Nur gibt es bisher keinen Hinweis, dass diese Erklärung etwas mit dem Angriff auf die Bäckerei zu tun hat. Wer diese beiden Dinge vermengt, handelt wie die Staatsorgane in den 1970er-Jahren, als alle noch so moderaten Staatskritiker als Sympathisanten der Rote Armee Fraktion denunziert wurden. Genauso wenig wie damals die meisten, die sich kritisch zur BRD äußerten, Unterstützer der RAF waren, sind islamkritische Feministinnen und israelsolidarische Linke heute gleichzusetzen mit Menschen, die unter dem Label "Antifa" Angriffe auf migrantische Treffpunkte verüben.

Das machte auch eine Erklärung deutlich, die mit "spontaner Zusammenschluss entsetzter antideutscher, antifaschistischer und antirassistischer Kommunisten:innen aus Leipzig" unterschrieben war.

Zutiefst entsetzt sind wir hingegen von dem vulgären und unentschuldbaren Angriff auf ein Bi_Poc Wohnhaus. Ein Projekt, dass u.a. Gruppen einen Raum bietet sich zu treffen und Veranstaltungen durchzuführen, die kritisierbare Positionen einnehmen, selbst wenn das bis zur Relativierung des Hamas-Verbrechens reicht, ist kein legitimes Ziel linker Militanz.


Aus der Erklärung "Leipzig ist nicht Gaza"

Klar wird auch der Unterschied zwischen einer notwendigen scharfen Kritik an antisemitischen Positionen und dem rassistischen Angriff auf ein linkes Zentrum herausgearbeitet: "Leipzig ist nicht Israel/Palästina, selbst krude Antiimperialist:innen sind noch keine Nazischläger oder Hamas-Mörder und antideutsche Linke nicht Kommandos der IDF", heißt es da.

Es ist tatsächlich ein Unterschied ums Ganze, ob Israel die antisemitische Hamas gekämpft oder in Deutschland Linke mit regressiven Positionen wie Faschisten behandelt werden.

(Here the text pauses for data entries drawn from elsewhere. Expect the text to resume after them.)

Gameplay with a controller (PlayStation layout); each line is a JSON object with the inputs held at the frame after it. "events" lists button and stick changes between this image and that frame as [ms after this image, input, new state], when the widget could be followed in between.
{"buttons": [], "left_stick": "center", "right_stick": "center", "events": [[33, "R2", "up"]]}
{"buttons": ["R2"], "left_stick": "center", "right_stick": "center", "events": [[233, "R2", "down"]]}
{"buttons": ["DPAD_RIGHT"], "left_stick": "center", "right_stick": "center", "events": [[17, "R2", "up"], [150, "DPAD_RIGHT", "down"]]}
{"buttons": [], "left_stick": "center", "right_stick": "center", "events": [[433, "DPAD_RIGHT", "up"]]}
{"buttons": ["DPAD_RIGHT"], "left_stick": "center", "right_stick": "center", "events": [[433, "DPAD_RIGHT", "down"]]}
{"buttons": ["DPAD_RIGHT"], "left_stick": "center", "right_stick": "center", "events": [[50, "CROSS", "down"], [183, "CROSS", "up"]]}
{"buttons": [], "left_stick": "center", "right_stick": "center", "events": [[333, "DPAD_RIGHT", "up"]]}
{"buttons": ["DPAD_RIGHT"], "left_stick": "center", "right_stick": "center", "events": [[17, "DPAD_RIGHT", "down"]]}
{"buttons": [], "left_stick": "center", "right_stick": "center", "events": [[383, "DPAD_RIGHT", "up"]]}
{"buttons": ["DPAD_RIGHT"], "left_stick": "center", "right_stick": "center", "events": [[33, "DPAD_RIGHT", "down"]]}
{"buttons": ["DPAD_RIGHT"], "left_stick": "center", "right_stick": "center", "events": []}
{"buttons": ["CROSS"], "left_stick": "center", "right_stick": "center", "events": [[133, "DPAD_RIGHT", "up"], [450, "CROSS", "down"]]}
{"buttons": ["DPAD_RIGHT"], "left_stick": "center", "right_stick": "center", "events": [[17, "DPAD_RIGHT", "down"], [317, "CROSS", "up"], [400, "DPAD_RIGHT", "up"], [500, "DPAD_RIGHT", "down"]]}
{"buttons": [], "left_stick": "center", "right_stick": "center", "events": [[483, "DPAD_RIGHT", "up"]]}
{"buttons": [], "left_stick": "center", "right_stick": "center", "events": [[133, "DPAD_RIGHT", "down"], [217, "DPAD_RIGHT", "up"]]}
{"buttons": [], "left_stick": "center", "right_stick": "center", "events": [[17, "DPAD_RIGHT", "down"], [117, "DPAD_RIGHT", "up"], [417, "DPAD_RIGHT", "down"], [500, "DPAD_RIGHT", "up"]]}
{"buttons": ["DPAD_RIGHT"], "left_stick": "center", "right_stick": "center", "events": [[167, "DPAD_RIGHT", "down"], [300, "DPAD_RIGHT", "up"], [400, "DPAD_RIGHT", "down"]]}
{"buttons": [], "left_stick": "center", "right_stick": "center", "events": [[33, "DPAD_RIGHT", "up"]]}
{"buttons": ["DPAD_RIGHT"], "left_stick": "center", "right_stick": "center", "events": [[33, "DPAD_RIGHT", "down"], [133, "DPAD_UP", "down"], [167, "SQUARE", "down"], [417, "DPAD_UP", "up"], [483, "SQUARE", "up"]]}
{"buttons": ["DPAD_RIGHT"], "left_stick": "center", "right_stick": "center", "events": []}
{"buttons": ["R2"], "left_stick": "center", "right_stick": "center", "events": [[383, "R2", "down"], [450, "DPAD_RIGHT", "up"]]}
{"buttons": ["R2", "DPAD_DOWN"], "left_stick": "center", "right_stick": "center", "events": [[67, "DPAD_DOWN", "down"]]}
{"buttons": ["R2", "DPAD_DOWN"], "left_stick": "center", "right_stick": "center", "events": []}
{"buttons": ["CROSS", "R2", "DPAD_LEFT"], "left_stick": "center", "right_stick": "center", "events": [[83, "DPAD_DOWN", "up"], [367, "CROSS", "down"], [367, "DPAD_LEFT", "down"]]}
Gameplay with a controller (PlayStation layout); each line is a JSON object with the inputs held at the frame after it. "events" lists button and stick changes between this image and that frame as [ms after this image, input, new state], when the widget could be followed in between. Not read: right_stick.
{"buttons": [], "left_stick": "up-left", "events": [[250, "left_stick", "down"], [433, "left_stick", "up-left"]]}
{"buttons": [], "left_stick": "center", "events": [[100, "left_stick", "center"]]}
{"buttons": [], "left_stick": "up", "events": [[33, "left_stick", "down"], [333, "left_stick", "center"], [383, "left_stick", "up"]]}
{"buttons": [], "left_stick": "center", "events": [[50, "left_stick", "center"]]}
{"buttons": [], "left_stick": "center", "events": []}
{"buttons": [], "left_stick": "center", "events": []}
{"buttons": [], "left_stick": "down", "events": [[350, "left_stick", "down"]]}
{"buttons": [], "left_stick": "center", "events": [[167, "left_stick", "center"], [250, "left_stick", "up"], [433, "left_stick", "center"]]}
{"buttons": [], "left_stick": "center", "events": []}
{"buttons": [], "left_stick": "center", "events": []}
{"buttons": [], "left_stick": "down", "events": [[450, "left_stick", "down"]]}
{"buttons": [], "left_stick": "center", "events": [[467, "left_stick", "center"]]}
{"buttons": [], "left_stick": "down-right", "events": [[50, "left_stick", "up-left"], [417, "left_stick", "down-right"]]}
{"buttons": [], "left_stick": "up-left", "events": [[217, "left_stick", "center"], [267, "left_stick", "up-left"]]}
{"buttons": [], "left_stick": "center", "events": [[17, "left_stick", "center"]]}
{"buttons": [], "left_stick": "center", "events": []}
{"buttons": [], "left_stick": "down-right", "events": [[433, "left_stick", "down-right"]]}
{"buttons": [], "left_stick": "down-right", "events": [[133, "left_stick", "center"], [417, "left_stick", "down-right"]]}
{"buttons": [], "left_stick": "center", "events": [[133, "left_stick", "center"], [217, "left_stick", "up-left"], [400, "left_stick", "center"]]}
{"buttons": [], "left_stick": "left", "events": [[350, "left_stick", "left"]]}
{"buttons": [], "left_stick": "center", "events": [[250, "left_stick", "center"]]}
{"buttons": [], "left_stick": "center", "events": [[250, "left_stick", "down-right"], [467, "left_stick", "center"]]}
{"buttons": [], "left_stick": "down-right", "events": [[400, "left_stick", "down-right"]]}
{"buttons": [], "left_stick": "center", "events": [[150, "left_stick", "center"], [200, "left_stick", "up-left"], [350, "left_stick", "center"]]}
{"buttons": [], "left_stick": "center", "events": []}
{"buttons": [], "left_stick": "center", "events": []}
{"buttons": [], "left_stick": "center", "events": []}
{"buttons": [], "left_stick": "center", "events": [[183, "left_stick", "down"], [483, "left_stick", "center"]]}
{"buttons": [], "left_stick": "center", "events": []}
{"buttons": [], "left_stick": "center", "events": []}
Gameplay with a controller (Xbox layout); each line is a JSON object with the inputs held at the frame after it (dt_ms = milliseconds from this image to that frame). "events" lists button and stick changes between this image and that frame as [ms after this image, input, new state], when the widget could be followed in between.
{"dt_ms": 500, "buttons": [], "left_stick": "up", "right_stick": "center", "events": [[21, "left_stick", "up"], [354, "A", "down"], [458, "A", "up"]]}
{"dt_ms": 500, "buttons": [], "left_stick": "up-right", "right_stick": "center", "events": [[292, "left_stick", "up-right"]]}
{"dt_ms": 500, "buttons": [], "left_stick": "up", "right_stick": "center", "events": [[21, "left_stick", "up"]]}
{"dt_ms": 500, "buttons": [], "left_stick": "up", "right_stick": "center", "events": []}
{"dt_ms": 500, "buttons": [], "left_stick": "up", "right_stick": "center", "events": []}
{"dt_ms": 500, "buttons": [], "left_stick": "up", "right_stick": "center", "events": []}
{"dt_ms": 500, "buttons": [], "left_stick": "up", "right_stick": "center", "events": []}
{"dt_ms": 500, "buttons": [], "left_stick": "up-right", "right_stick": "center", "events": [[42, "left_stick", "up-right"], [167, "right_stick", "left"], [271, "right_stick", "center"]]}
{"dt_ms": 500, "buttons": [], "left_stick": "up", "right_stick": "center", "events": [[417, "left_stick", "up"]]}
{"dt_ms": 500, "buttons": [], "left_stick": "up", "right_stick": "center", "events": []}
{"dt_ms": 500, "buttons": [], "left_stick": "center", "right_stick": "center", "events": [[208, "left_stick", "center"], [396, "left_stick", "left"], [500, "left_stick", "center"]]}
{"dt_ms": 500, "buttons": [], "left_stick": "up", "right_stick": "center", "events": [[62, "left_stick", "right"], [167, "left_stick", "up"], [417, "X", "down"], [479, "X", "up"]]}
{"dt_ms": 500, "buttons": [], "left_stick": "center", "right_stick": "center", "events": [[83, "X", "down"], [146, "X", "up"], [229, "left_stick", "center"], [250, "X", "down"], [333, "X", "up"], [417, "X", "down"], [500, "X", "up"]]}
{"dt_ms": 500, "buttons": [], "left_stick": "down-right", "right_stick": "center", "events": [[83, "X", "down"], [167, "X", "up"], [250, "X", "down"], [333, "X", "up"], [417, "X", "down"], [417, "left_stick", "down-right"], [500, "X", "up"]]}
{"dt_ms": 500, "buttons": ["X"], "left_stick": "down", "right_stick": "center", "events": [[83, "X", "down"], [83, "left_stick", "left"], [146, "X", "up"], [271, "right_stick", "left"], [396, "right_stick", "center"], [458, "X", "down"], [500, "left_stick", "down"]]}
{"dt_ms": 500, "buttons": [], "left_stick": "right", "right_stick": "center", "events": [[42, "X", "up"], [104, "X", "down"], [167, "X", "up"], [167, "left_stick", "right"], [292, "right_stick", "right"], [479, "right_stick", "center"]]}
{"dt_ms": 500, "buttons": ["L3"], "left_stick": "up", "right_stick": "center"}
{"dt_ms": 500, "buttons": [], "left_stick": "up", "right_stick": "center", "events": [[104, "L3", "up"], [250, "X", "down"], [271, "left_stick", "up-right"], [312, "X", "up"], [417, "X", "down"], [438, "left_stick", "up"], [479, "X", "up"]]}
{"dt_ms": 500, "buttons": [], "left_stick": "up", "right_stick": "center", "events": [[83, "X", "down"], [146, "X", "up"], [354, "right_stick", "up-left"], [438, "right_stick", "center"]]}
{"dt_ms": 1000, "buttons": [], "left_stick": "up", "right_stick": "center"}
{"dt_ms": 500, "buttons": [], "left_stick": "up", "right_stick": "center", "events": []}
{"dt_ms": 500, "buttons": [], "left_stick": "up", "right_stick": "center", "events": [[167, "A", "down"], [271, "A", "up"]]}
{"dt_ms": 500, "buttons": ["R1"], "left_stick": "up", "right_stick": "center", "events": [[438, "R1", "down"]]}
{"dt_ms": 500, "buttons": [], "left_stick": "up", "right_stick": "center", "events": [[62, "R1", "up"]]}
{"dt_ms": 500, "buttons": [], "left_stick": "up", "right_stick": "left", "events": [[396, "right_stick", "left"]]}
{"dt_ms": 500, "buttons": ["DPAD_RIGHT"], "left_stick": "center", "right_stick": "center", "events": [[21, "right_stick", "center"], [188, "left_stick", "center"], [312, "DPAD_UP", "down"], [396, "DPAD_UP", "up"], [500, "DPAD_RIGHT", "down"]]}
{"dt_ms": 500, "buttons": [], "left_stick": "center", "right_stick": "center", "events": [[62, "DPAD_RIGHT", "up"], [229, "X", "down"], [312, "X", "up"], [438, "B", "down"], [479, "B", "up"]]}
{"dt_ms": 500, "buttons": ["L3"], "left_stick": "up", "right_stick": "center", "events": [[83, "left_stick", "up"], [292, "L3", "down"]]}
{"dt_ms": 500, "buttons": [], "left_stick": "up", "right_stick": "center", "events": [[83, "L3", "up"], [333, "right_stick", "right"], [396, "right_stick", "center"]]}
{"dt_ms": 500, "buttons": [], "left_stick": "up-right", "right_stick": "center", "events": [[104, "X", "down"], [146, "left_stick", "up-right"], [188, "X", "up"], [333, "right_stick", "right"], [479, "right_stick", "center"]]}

Aber es ist das erste Mal, dass bei kleinen linken Gruppen ohne Einfluss und Relevanz diese Unterschiede verschwimmen.

Dabei müsste eine linke Bewegung ihre Kritik vor allem gegen deutsche Staatsapparate richten, die die Auseinandersetzungen im Nahen Osten für ihre eigenen geopolitischen Interessen nutzen wollen. Das wird in einem Deutschlandfunk-Interview mit dem CDU-Politiker Ralf Brinkhaus deutlich, der darauf dringt, dass die EU mit einer Stimme sprechen soll, und da ist die deutsche Position natürlich besonders laut.

Christian Hanelt von der Bertelsmann-Stiftung, einem wichtigen Thinktank der deutschen Außenpolitik, hat ebenfalls im Gespräch mit dem Deutschlandfunk ein Trio Deutschland-Frankreich-Polen vorgeschlagen, das sich um den Nahen Osten kümmern soll.

Da wird auch schnell klar, welches Ziel hinter der kampagnenartigen Berichterstattung über die bisherige polnische nationalkonservative Regierung in Deutschland steckte. Es ging nicht um die Frauenrechte, die für Linksliberale in Deutschland aber nicht für die prodeutsche konservative Partei um Donald Tusk im Mittelpunkt stehen. Die bisherige polnische Regierung war der Berliner Regierung zu antideutsch, weil sie immer auch an die deutschen Verbrechen erinnerte und sogar Reparationen forderte.

Jetzt hofft man, mit der möglichen Regierung, um den deutschfreundlichen Tusk sofort wieder Geopolitik machen zu wollen. Eine gesellschaftliche Linke würde genau hier intervenieren. eingreifen. Es ist ein Zeichen des Bedeutungsverlustes der gesellschaftlichen Linken, dass es nicht geschieht.

Gilt "Gegen jeden Antisemitismus" auch in der Ukraine?

Aber wie glaubwürdig ist eine Linke, die im Fall der Ukraine oft kein Wort darüber verliert, dass erklärte Antisemiten wie Stepan Bandera mit Straßennamen und Statuen geehrt werden? So ist es auch enttäuschend, dass der Historiker Olaf Kistenmacher, der seit Jahren durch fundierte Beiträge gegen den Antisemitismus unter Linken bekannt wurde, in seinem Diskussionsbeitrag in der Wochenzeitung Jungle World kein Wort darüber verliert.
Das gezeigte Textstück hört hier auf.